Since the ratings were so strong that summer of 2011, Nickelodeon launched a full-time program, The Splat, in 2015 which runs every day from 10 p.m. to 6 a.m. on TeenNick.

Kaufman said the '90s resurgence was driven by an "intern demand" and sustained by the "consumer demand."

The movement helped Nickelodeon launch various consumer brands under the '90s theme and the company plans to introduce various more beginning in the fall of 2017, Kaufman said.

In August, the company opened its "Remember When" exhibit at its Manhattan concept store, "STORY," to celebrate this year's 25th anniversary of the premier of Nickelodeon animation.

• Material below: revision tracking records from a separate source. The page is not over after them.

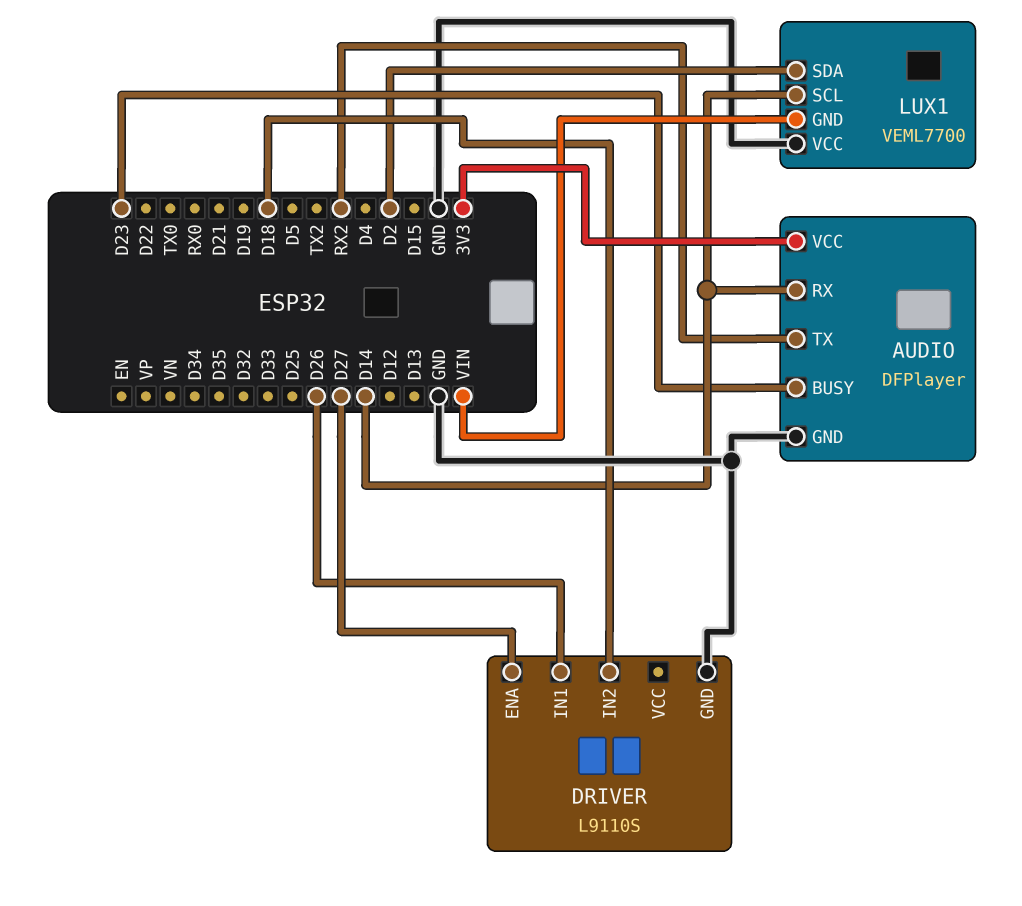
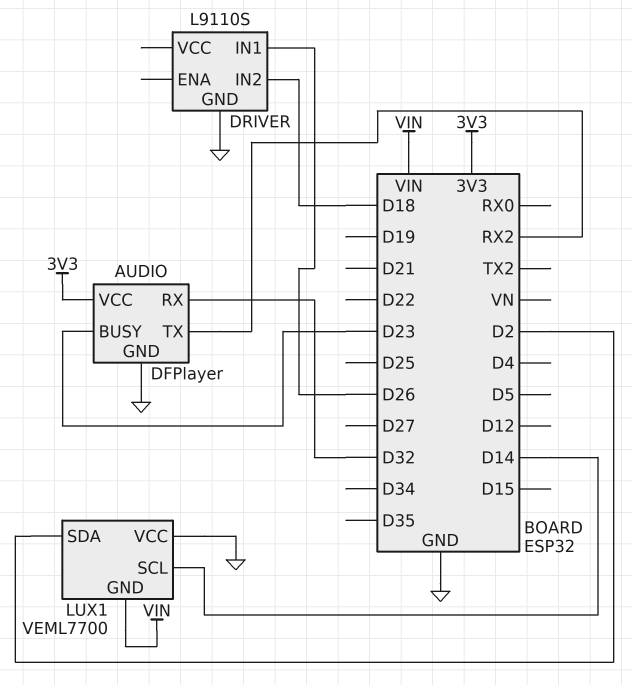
AUDIO pin RX: D14 -> D32
DRIVER pin ENA: D27 -> none

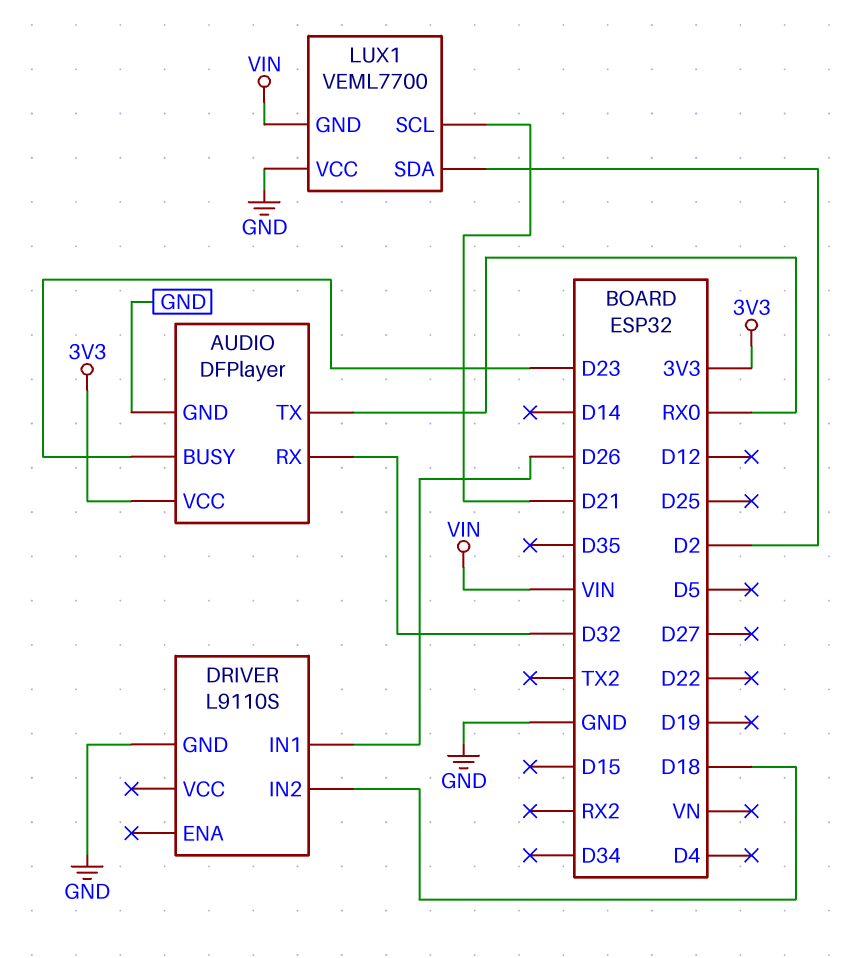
AUDIO pin TX: RX2 -> RX0
LUX1 pin SCL: D14 -> D21

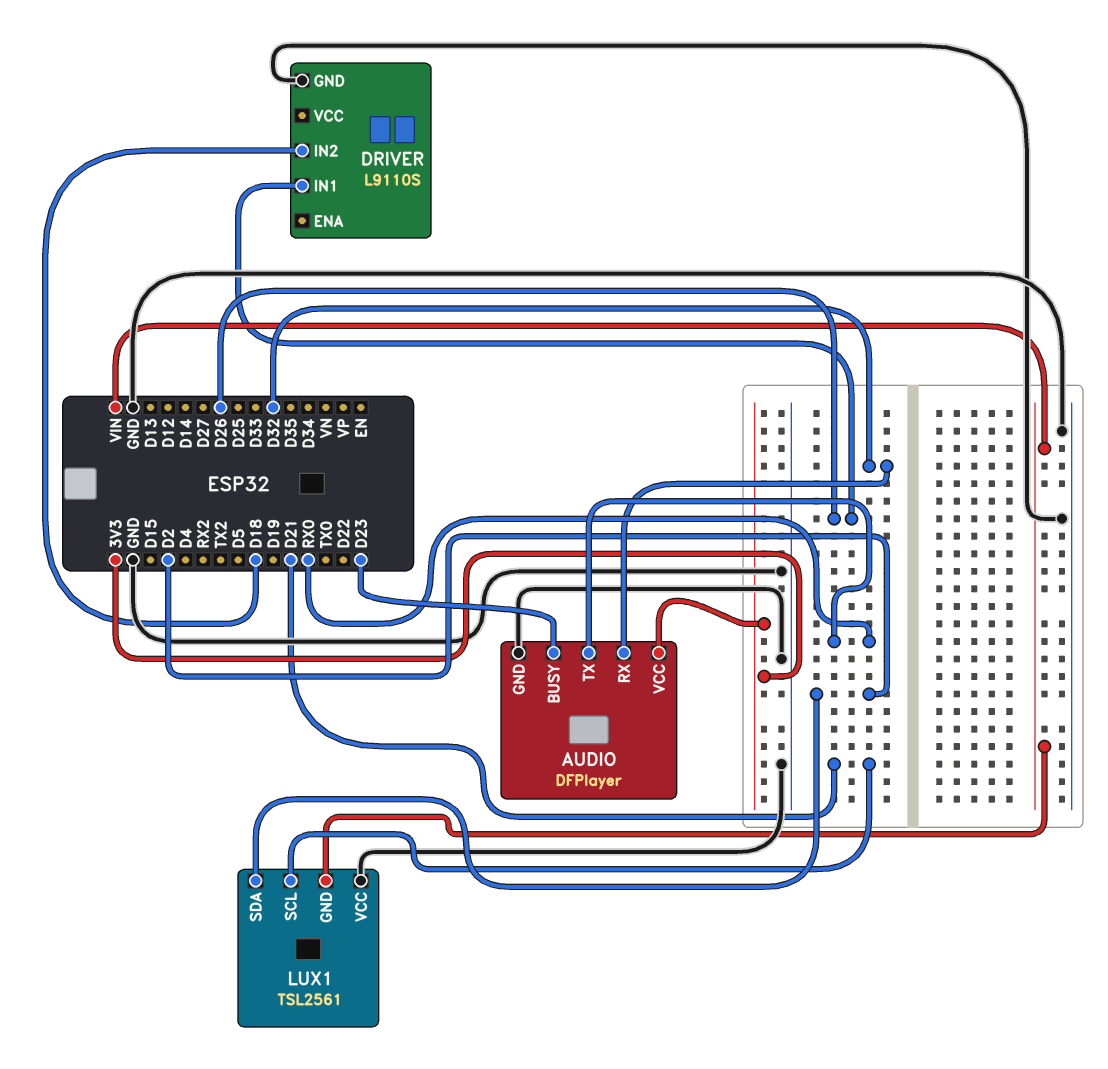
LUX1: VEML7700 -> TSL2561

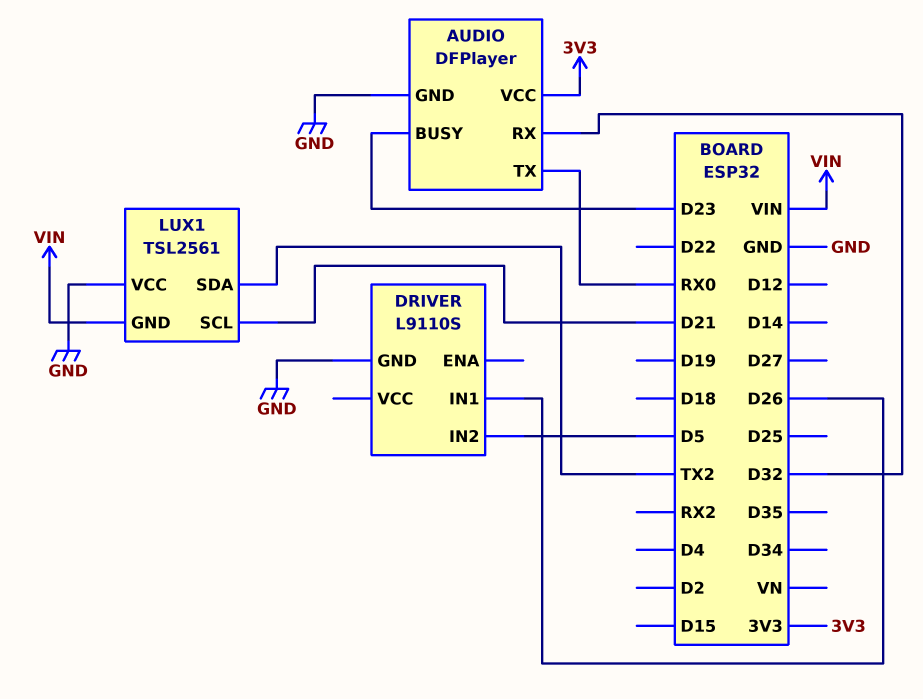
DRIVER pin IN2: D18 -> D5
LUX1 pin SDA: D2 -> TX2

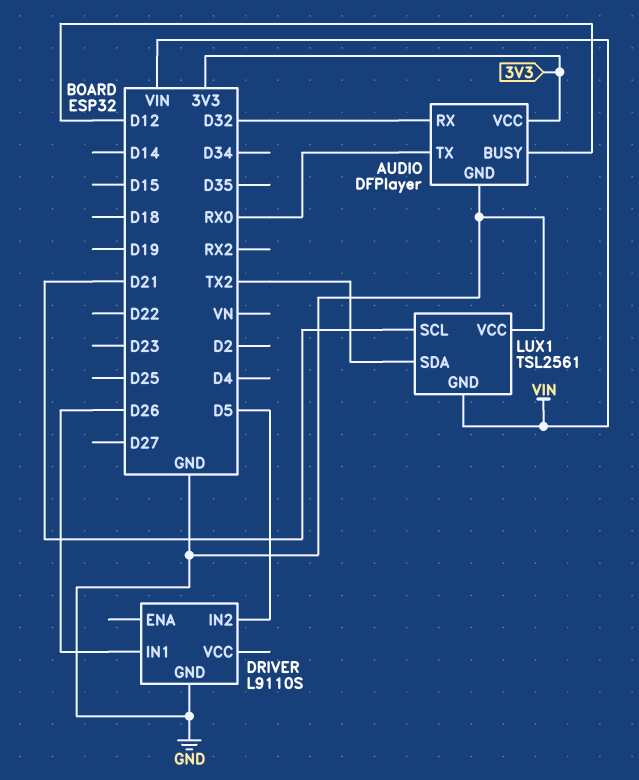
AUDIO pin BUSY: D23 -> D12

The installation ran through Sept. 15 and sold items including the Bamford Watch Department Rolex with three different faces featuring Spongebob Squarepants, Double Dare and a multi-cartoon print.

The store also sold Keds sneakers inspired by Double Dare and "healthy" dog and cat treats inspired by the cartoon about the conjoined dog and cat: CatDog. The company also a sold a dog toy that looked like Rugrats' orange-haired character Chuckie Finster's glasses.

"It's really exciting to see the first generation of kids (Nickelodeon animation launched in 1991) who grew up on us become parents and want to share their childhood with their kids," Kaufman said.

The phenomenon of wanting to recreate your childhood is nothing new, said Marty Brochstein, senior VP of the International Licensing Industry Merchandisers Association (LIMA).

"I think this (movement) goes on continually," Brochstein said. "I remember when the Baby Boomers revived Care Bears."

Another example is actually Trolls. Although the dolls are associated most with the '90s, they were originally introduced in Denmark in the 1960s but gained popularity in the U.S. in the 1990s.

Shares of Hasbro fell 93 cents, or about 1 percent, to $79.94 in Monday trading on the Nasdaq stock exchange.